Operators usually ask the wrong first question about funding. They ask, "what's the cheapest rate I can get?" The better question is, "what kind of funding fits what I'm actually doing with the money?" Get that one right, and the rate question takes care of itself. Get it wrong, and you can end up paying a great rate on the wrong product.
Five common use cases for business capital, and what each one calls for.
One — equipment purchase. The asset has a useful life of five to ten years and lives in the business. The funding should match. Equipment financing or a term loan with collateral works best — the loan is secured by the equipment itself, rates are competitive (often 6–9% in 2026), and the payment schedule lines up with the asset's productive life. A line of credit is the wrong product for this. You don't want short-term revolving debt funding a long-term asset.
Two — working capital for seasonal cash flow. The business is profitable annually but cash flow swings month to month. A revolving line of credit is the right tool. You draw during the lean months and pay it down during the strong ones. The line stays open, you only pay interest on what you actually use, and the credit limit grows as the business grows. A term loan for the same purpose locks you into payments during months when cash flow is already tight.
Get the use of capital right and the rate question takes care of itself. Get it wrong and you can pay a great rate on the wrong product.
Three — real estate purchase or build-out. The asset is long-lived, illiquid, and significant relative to the business. SBA 504 loans were designed for exactly this — they fund up to 90% of commercial real estate at favorable rates, with twenty-five-year amortizations. A conventional commercial mortgage is the alternative: faster to close, fewer documentation requirements, but higher down payment and shorter terms.
Four — acquisition of another business. You're buying revenue, customers, or assets from someone else. SBA 7(a) loans are the standard answer; they fund acquisitions up to $5 million with reasonable terms and personal guarantee requirements. The trade-off is paperwork — SBA loans take three to four months from application to funding. If timing is tight, conventional acquisition financing or seller-carry notes are alternatives, both with downsides (higher rate, smaller funding amount, or ongoing seller involvement).

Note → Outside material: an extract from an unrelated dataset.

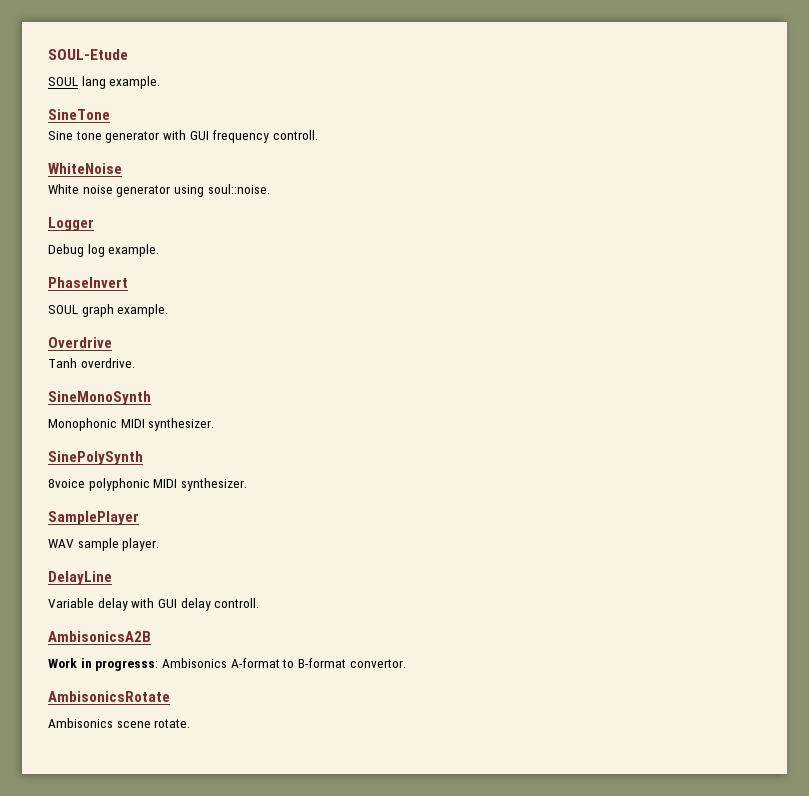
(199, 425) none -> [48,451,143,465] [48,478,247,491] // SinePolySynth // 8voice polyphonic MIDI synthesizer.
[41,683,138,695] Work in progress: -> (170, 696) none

Five — bridge between a customer paying and your bills coming due. You have $200K of invoices outstanding from solid customers, and you have payroll on Friday. This isn't a loan problem; it's a factoring or invoice-financing situation. Factoring sells the invoice to a financing company at a discount. Invoice financing borrows against the invoice and is repaid when the customer pays. Both are expensive on a per-dollar basis but cheap relative to missing payroll or losing a customer.
The mismatches that cost real money. The most common ones we see:
A merchant cash advance funding equipment purchases. The MCA repays daily from card sales, which makes it punishing on a multi-year asset and creates cash flow pressure when you need slack the most.
A term loan funding seasonal working capital. The payments come due in the months when cash is already tightest.
A line of credit funding real estate. The line gets fully drawn, becomes effectively a balloon loan, and can be called when the bank reviews the relationship.
An SBA loan funding a quick acquisition where the timeline doesn't allow for SBA underwriting. The acquisition closes with bridge debt and never gets refinanced cleanly.
The question we ask first. When a client comes in talking about funding, we don't lead with rates. We ask three questions. What is the money going to do? How long until that activity generates the cash to repay it? How predictable is that cash? Once those answers are clear, the right product usually picks itself.